What the task asks -> State how many lines of the data contain the word "left", and write nothing besides the number.

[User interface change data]
▼

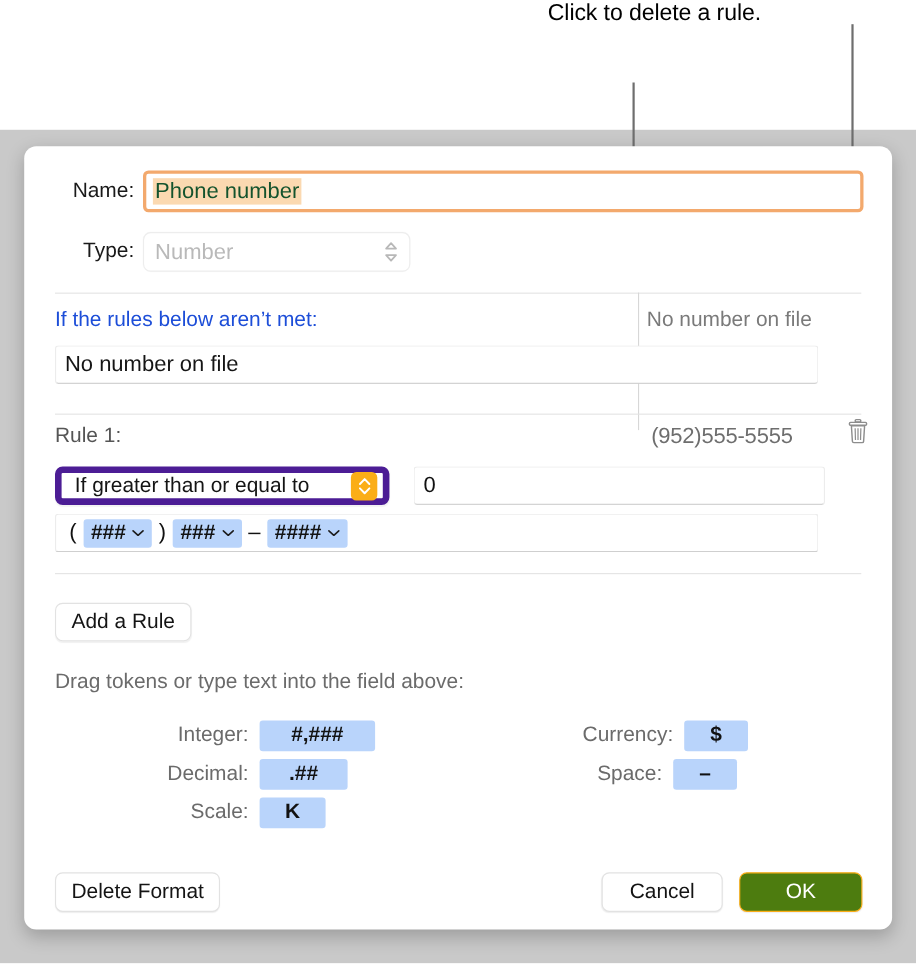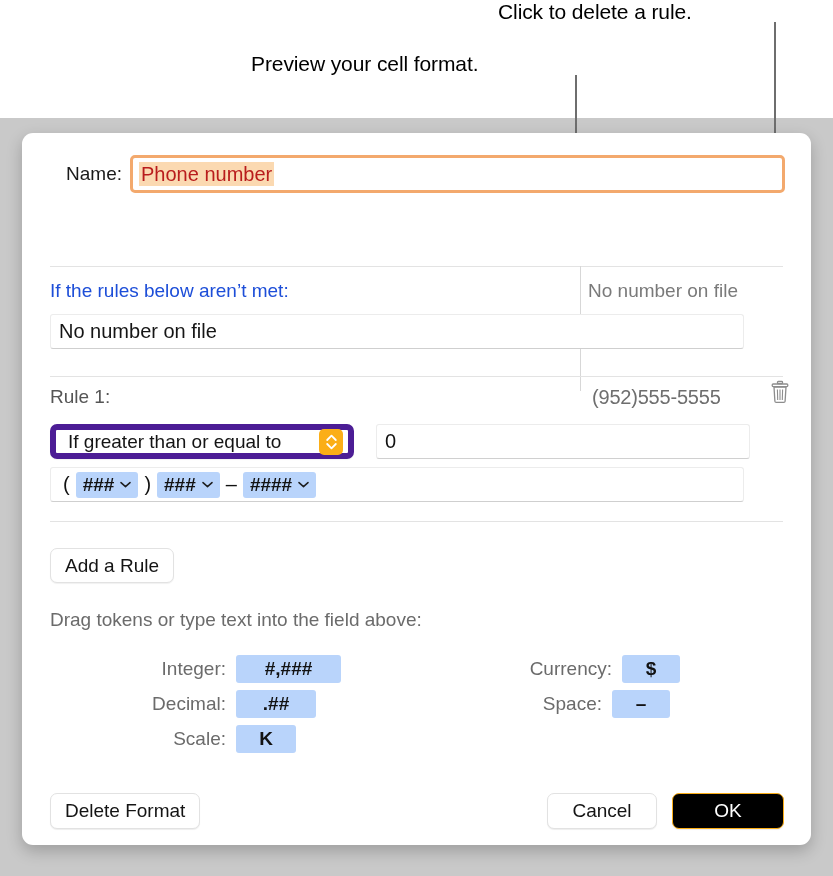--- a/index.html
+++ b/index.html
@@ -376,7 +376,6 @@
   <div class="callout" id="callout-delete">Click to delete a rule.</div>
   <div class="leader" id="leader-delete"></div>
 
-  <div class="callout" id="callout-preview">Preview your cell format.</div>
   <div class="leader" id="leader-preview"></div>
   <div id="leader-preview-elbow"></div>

▲
▼

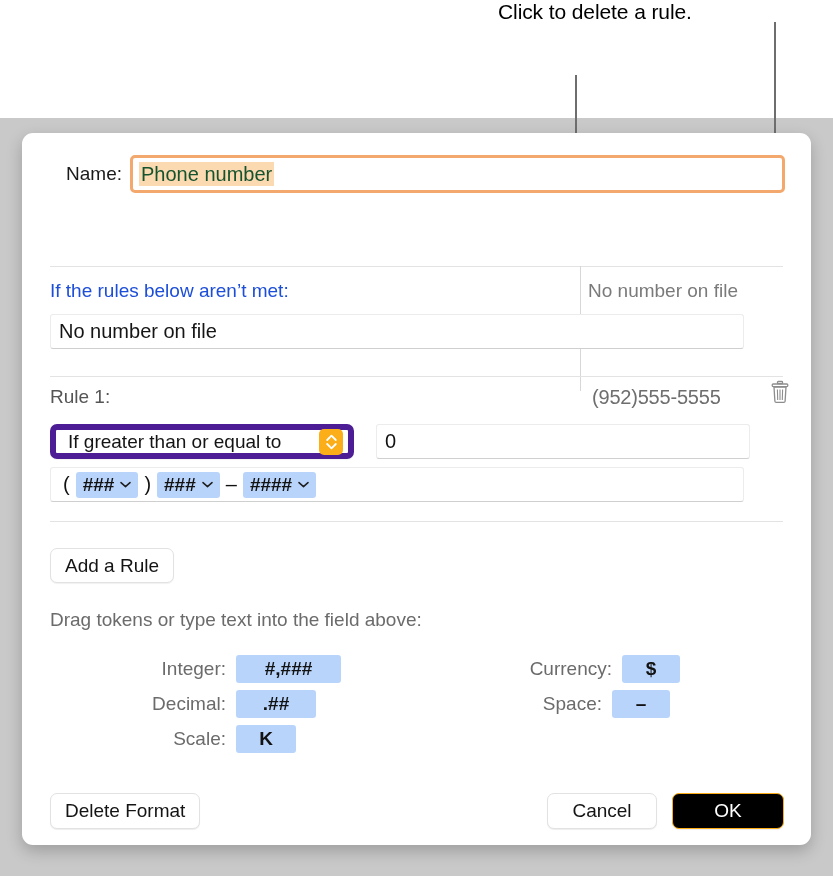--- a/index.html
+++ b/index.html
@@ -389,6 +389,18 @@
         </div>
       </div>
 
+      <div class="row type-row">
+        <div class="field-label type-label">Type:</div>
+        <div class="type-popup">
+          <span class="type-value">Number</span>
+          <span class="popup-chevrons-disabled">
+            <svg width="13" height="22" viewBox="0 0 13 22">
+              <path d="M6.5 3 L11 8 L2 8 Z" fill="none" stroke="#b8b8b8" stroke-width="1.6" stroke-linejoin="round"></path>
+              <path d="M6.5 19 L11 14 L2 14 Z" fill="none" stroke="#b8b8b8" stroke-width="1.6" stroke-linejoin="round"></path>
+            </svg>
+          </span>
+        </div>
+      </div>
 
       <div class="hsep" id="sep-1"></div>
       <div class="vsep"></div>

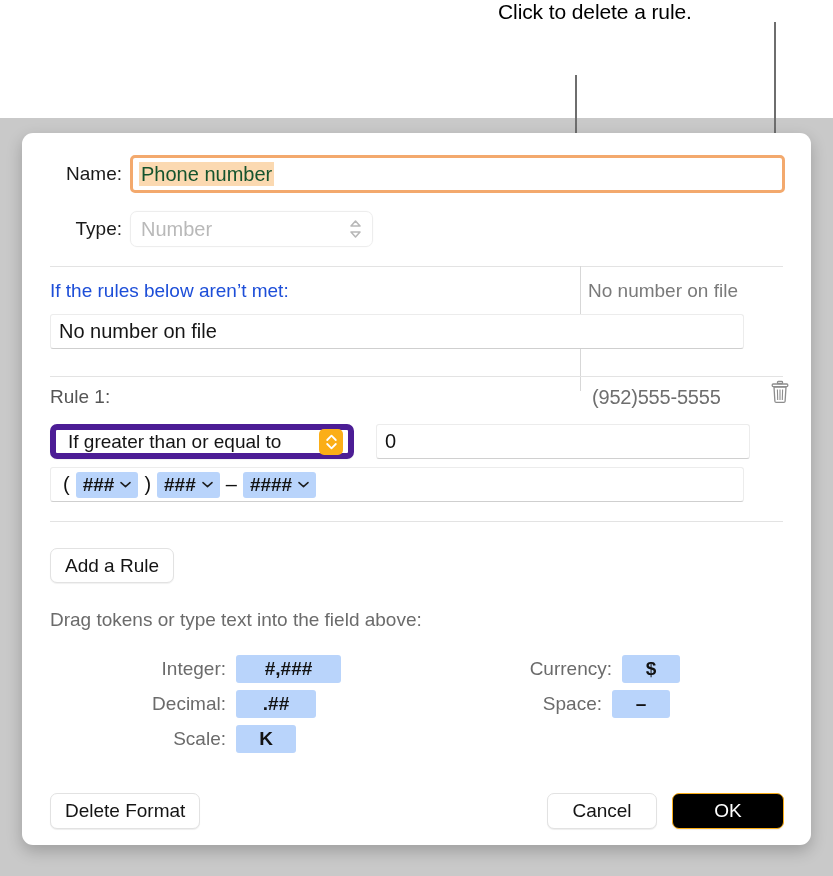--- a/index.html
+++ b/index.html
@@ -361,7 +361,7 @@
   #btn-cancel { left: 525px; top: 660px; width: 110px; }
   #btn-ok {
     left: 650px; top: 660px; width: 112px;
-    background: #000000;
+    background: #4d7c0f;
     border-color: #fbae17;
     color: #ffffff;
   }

▲

Answer for the task -> 2